Michael: One of the most pressing issues presently appears to be that parallel programming is still harder and less productive than its sequential counterpart. Is there any way to change this in your opinion?
4 and 8 core processors bring the need, University curricula are starting to change, parallel languages are becoming widely available and tools are starting to become available for some of the more common languages.
However, I’d like to point out that sequential programming will likely always be easier than parallel programming because the environment is more constrained.

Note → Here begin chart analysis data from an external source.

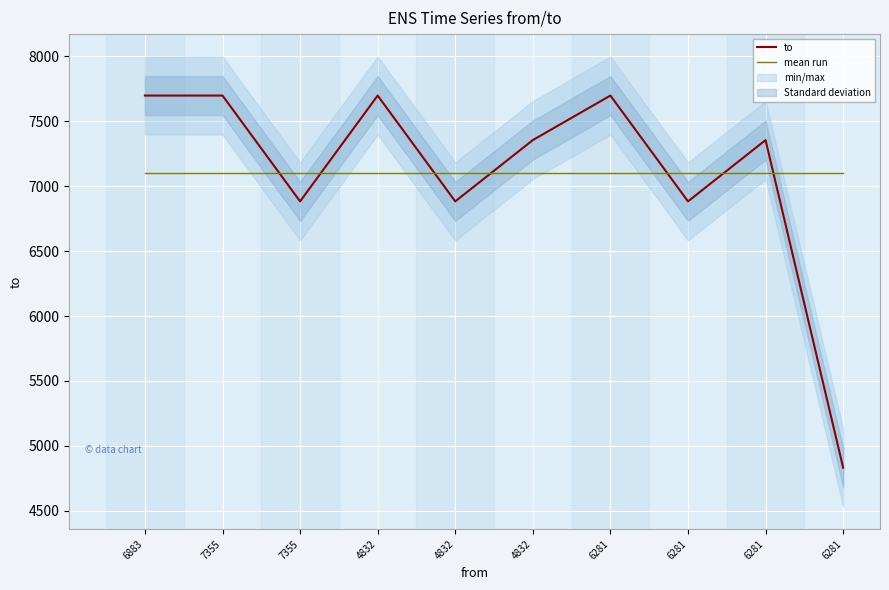

Reading right to left, what are all the values shown in this chart?

to: 4832.0	7355.0	6883.0	7698.0	7355.0	6883.0	7698.0	6883.0	7698.0	7698.0
mean run: 7098.3	7098.3	7098.3	7098.3	7098.3	7098.3	7098.3	7098.3	7098.3	7098.3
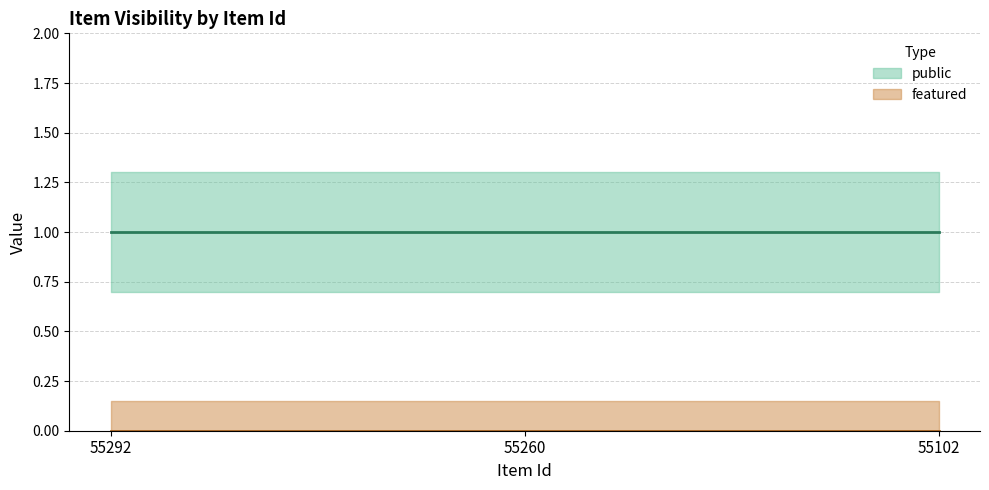

How many series are shown in this chart?

2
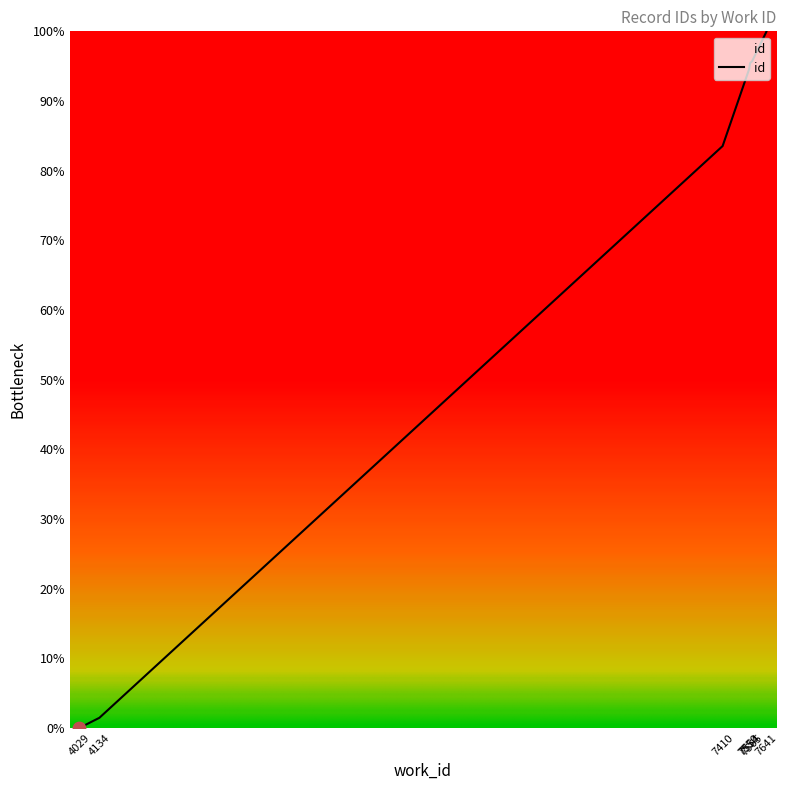

Approximately how many times larger is the value at 7641 compared to 7641?

1.0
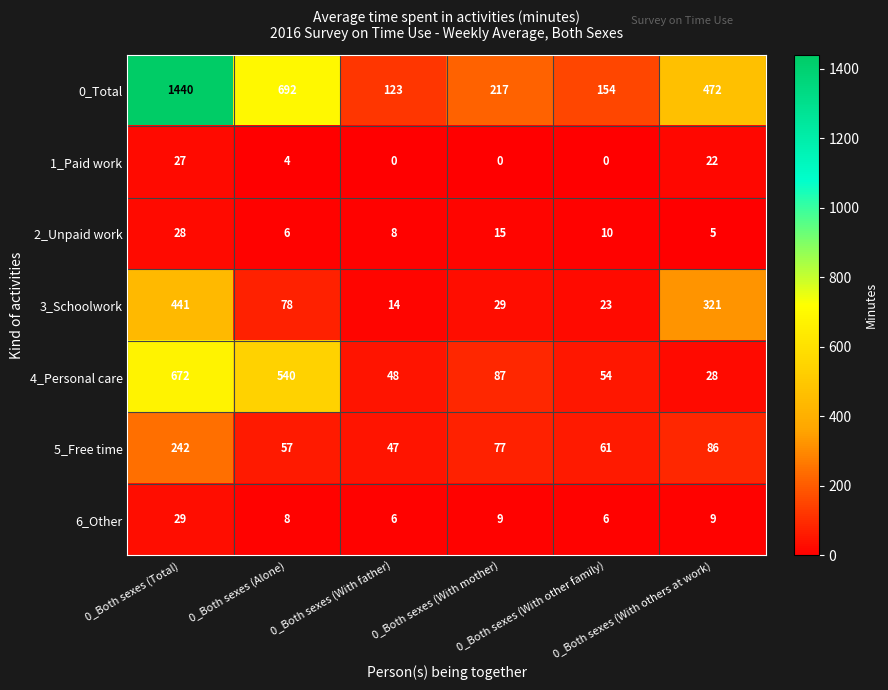

What is the lowest value of the 4_Personal care series?

28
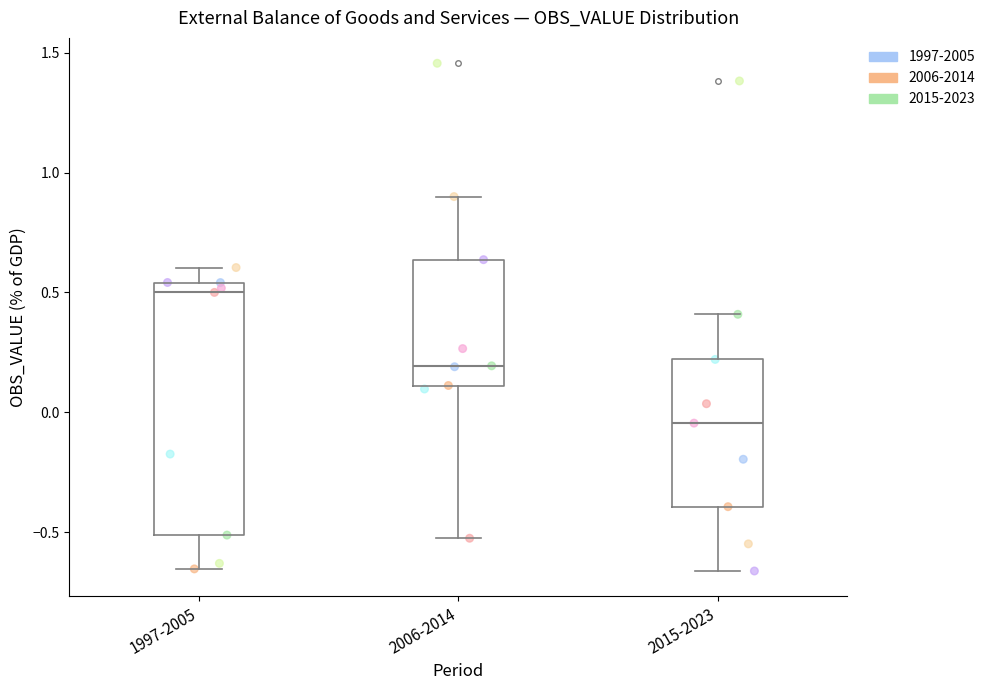

Reading left to right, transcribe this box plot: for each box, give where its median line is, the range the box spans, and where its two whiskers end, as read against the y-axis. The values are not printed on the chart, so give them approximately, as read against the axis.

1997-2005: median 0.50, box -0.50 to 0.55, whiskers -0.65 to 0.60
2006-2014: median 0.20, box 0.10 to 0.65, whiskers -0.55 to 0.90
2015-2023: median -0.05, box -0.40 to 0.20, whiskers -0.65 to 0.40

So much for the first part of this interview. Without further ado, here are the questions about OpenMP:
Michael: What are the specific strengths and weaknesses of OpenMP as compared to other parallel programming systems? Where would you like it to improve?
A weakness of OpenMP is that it is trying to serve too broad a market. On one hand, you have HPC experts trying to squeeze every FLOP on large systems because of system cost and on the other, millions of programmers happy with relatively small gains on modest sized systems that are virtually free. In catering to both, we may end up catering to neither. The expert wants total control of where threads are running and what they are doing. The ordinary user is blissfully ignorant. Thread id’s are another specific example of the dichotomy – I wish we could do away with them.
The language needs to improve in its expressive power, in its error handling, in coexisting with other threading models, for C++ support. The current OpenMP library has only the very basics necessary – programmers need to build upon these basics to get anything done. The library should be usable out of the box without having to build upon it.
Michael: If you could start again from scratch in designing OpenMP, what would you do differently?
Michael: Are there any specific tools you would like to recommend to people who want to program in OpenMP? IDEs? Editors? Debuggers? Profilers? Correctness Tools? Any others?
The multiple run comparison feature of Thread Profiler for OpenMP (GuideView) is also very powerful for performance tuning. It lets you dive to individual parallel regions and the sequential regions between parallel regions and understand the scaling and non-scaling behavior at this level. There are other performance profilers out there from Bernd Mohr, Al Malony and others that have also become quite good at OpenMP.
Michael: Please share a little advice on how to get started for programmers new to OpenMP! How would you start? Any books? Tutorials? Resources on the internet? And where is the best place to ask questions about it?
Look at how Thread Checker can be used to add parallelism very quickly. I follow a very simple recipe:
- Get sequential program correct.
- Identify loops I want to parallelize via profiling.
- Eyeball the loop to identify obvious private objects and use as much language specific scoping (or the private clause for Fortran).
- Use parallel for and Thread Checker to get a worklist of remaining work!
Its that simple. People including myself have parallelized million like apps using this simple recipe.
Michael: What is the worst mistake you have ever encountered in an OpenMP program?
I would be remiss if I didn’t point out that sometimes it is very important to parallelize such loops to get or preserve side effects. For example, on NUMA systems, people parallelize such loops for the memory allocation side effect (due to first touch allocation policy). And when data is already spread out among different threads, it pays to keep the data spread by paralleling fine grained loops, even if it costs a little overhead.
Michael: Thank you very much for the interview!